YOUR GOAL: What are the lines, word for word, from the line with "[83,448,364,465] /home/cpi/apps/launcher/skin ->" up to and including the line with "(486, 383) none" in the records below? Omit the pictures.
*** Opening of DATASET RECORDS ***
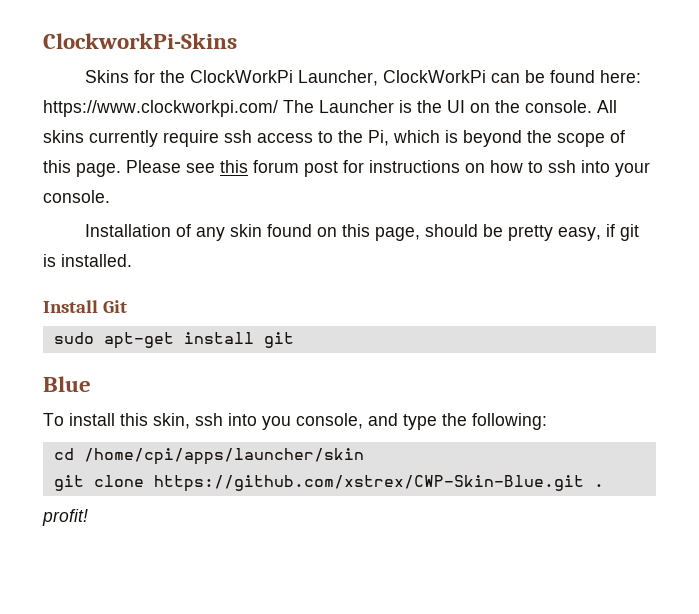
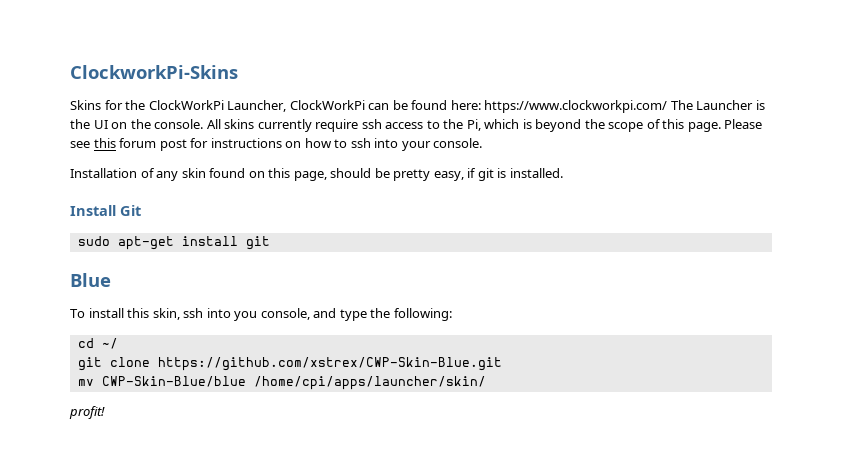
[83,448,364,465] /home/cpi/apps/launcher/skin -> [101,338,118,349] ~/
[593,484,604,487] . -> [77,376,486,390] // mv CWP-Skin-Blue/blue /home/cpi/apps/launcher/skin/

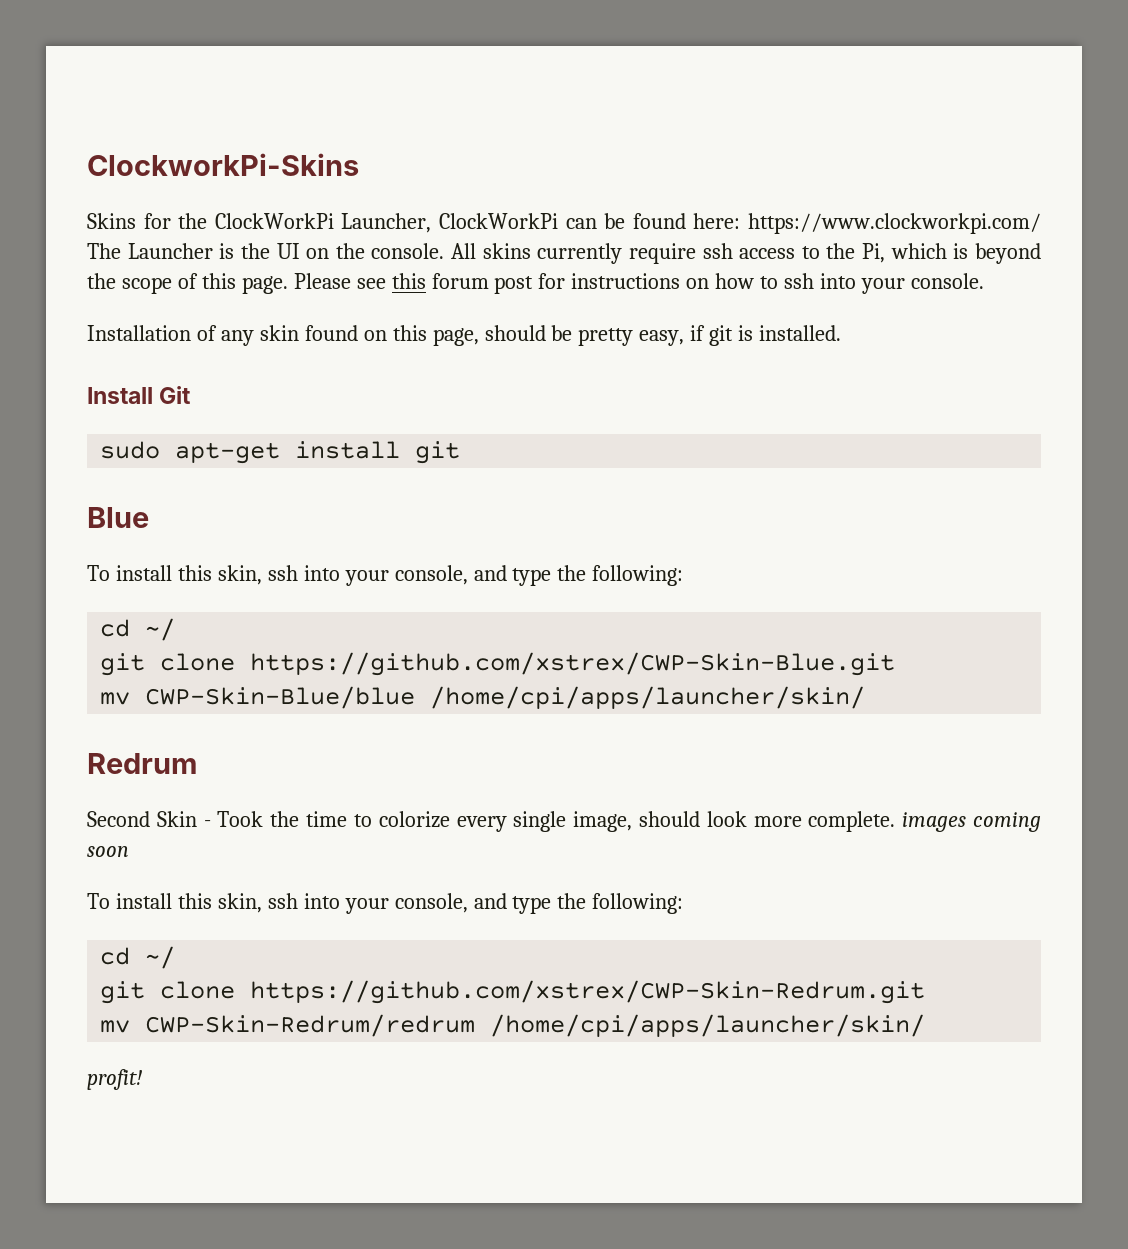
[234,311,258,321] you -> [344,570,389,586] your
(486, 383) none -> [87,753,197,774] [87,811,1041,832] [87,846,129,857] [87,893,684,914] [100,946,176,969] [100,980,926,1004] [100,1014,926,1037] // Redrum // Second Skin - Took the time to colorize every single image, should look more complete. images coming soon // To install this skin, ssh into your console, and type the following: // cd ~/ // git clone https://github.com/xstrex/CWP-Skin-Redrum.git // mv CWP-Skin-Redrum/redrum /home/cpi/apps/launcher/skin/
*** Close of DATASET RECORDS ***
*** Opening of DATASET RECORDS ***
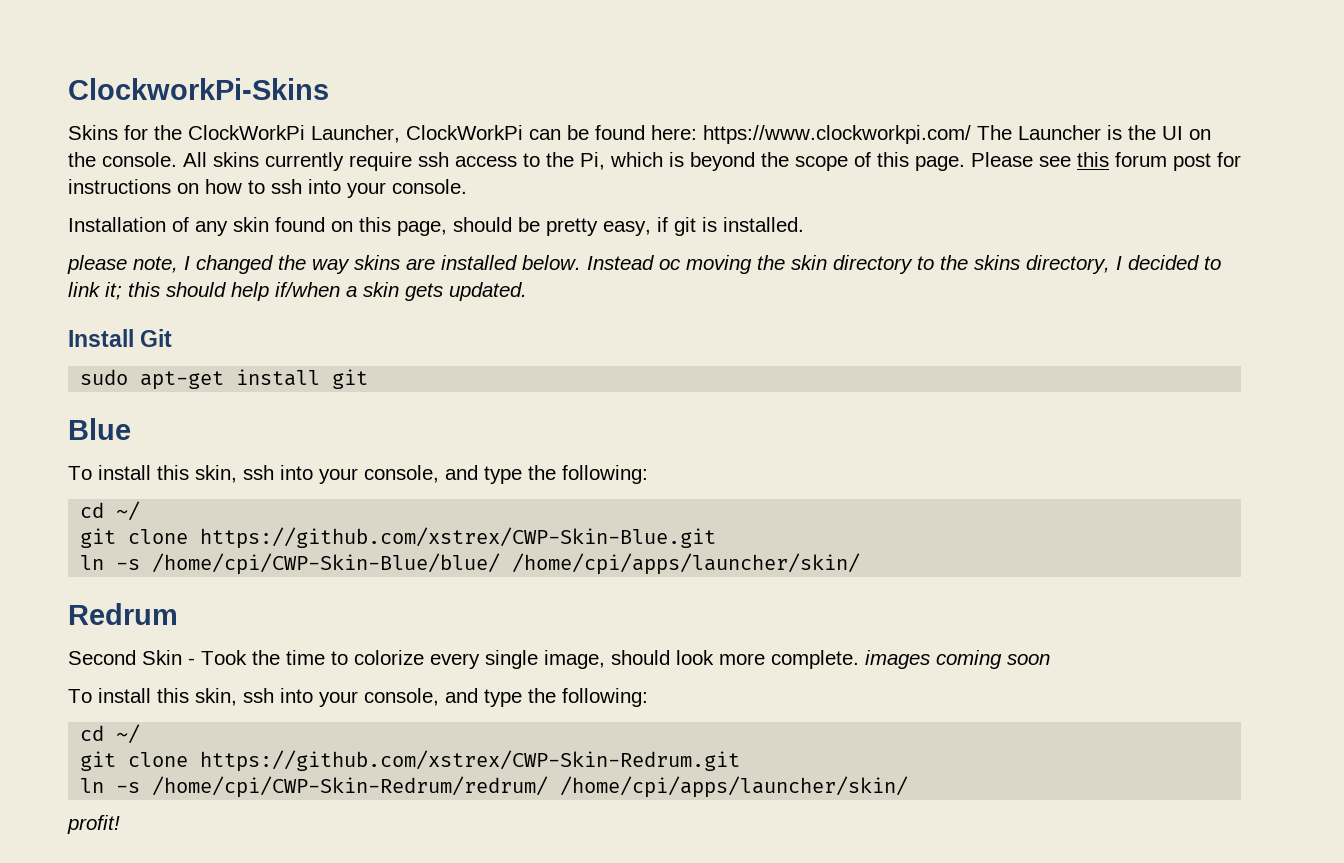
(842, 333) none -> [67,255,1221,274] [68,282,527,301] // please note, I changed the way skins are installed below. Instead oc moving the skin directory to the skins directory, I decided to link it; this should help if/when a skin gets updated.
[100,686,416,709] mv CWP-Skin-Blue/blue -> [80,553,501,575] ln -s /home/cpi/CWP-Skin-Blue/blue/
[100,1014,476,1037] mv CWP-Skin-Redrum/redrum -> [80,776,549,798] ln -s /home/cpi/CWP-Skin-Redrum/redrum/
*** Close of DATASET RECORDS ***
RESULT BELOW:
[83,448,364,465] /home/cpi/apps/launcher/skin -> [101,338,118,349] ~/
[593,484,604,487] . -> [77,376,486,390] // mv CWP-Skin-Blue/blue /home/cpi/apps/launcher/skin/

[234,311,258,321] you -> [344,570,389,586] your
(486, 383) none -> [87,753,197,774] [87,811,1041,832] [87,846,129,857] [87,893,684,914] [100,946,176,969] [100,980,926,1004] [100,1014,926,1037] // Redrum // Second Skin - Took the time to colorize every single image, should look more complete. images coming soon // To install this skin, ssh into your console, and type the following: // cd ~/ // git clone https://github.com/xstrex/CWP-Skin-Redrum.git // mv CWP-Skin-Redrum/redrum /home/cpi/apps/launcher/skin/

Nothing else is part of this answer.